> **About this task**
Extract every one of the rows below and reproduce each line verbatim.

Source data
-- Opening Marker --

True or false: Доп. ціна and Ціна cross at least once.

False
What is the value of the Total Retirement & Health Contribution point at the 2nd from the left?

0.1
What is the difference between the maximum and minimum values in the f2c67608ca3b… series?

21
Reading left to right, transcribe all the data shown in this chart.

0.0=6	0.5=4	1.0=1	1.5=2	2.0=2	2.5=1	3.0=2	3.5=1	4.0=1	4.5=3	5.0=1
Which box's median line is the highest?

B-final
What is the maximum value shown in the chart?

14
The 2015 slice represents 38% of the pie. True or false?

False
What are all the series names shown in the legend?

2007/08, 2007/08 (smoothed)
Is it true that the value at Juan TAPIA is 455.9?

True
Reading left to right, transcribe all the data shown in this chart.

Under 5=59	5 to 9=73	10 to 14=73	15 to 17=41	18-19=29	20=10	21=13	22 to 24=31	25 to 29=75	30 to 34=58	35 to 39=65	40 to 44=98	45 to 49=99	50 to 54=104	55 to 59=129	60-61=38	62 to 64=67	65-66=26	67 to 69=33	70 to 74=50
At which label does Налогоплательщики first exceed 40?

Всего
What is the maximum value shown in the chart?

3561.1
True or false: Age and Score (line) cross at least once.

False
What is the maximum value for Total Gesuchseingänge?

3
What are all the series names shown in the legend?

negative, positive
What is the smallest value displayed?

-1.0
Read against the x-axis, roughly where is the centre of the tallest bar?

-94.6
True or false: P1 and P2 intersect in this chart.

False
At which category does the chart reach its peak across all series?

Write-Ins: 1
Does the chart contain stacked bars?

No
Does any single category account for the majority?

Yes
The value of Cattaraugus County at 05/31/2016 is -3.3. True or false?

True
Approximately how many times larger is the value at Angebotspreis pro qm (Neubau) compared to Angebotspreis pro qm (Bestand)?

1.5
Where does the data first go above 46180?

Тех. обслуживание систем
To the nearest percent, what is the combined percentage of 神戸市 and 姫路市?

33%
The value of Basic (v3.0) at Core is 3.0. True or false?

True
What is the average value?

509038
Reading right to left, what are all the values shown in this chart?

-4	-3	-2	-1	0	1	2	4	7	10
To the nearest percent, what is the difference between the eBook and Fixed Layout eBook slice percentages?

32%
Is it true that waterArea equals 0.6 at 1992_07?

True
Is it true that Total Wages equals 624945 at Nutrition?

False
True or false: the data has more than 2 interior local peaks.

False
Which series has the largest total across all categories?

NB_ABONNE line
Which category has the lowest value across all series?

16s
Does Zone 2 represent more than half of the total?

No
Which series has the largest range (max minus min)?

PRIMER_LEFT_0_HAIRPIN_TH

-- Closing Marker --

> **Solved exercise**
True or false: Доп. ціна and Ціна cross at least once.

False
What is the value of the Total Retirement & Health Contribution point at the 2nd from the left?

0.1
What is the difference between the maximum and minimum values in the f2c67608ca3b… series?

21
Reading left to right, transcribe all the data shown in this chart.

0.0=6	0.5=4	1.0=1	1.5=2	2.0=2	2.5=1	3.0=2	3.5=1	4.0=1	4.5=3	5.0=1
Which box's median line is the highest?

B-final
What is the maximum value shown in the chart?

14
The 2015 slice represents 38% of the pie. True or false?

False
What are all the series names shown in the legend?

2007/08, 2007/08 (smoothed)
Is it true that the value at Juan TAPIA is 455.9?

True
Reading left to right, transcribe all the data shown in this chart.

Under 5=59	5 to 9=73	10 to 14=73	15 to 17=41	18-19=29	20=10	21=13	22 to 24=31	25 to 29=75	30 to 34=58	35 to 39=65	40 to 44=98	45 to 49=99	50 to 54=104	55 to 59=129	60-61=38	62 to 64=67	65-66=26	67 to 69=33	70 to 74=50
At which label does Налогоплательщики first exceed 40?

Всего
What is the maximum value shown in the chart?

3561.1
True or false: Age and Score (line) cross at least once.

False
What is the maximum value for Total Gesuchseingänge?

3
What are all the series names shown in the legend?

negative, positive
What is the smallest value displayed?

-1.0
Read against the x-axis, roughly where is the centre of the tallest bar?

-94.6
True or false: P1 and P2 intersect in this chart.

False
At which category does the chart reach its peak across all series?

Write-Ins: 1
Does the chart contain stacked bars?

No
Does any single category account for the majority?

Yes
The value of Cattaraugus County at 05/31/2016 is -3.3. True or false?

True
Approximately how many times larger is the value at Angebotspreis pro qm (Neubau) compared to Angebotspreis pro qm (Bestand)?

1.5
Where does the data first go above 46180?

Тех. обслуживание систем
To the nearest percent, what is the combined percentage of 神戸市 and 姫路市?

33%
The value of Basic (v3.0) at Core is 3.0. True or false?

True
What is the average value?

509038
Reading right to left, what are all the values shown in this chart?

-4	-3	-2	-1	0	1	2	4	7	10
To the nearest percent, what is the difference between the eBook and Fixed Layout eBook slice percentages?

32%
Is it true that waterArea equals 0.6 at 1992_07?

True
Is it true that Total Wages equals 624945 at Nutrition?

False
True or false: the data has more than 2 interior local peaks.

False
Which series has the largest total across all categories?

NB_ABONNE line
Which category has the lowest value across all series?

16s
Does Zone 2 represent more than half of the total?

No
Which series has the largest range (max minus min)?

PRIMER_LEFT_0_HAIRPIN_TH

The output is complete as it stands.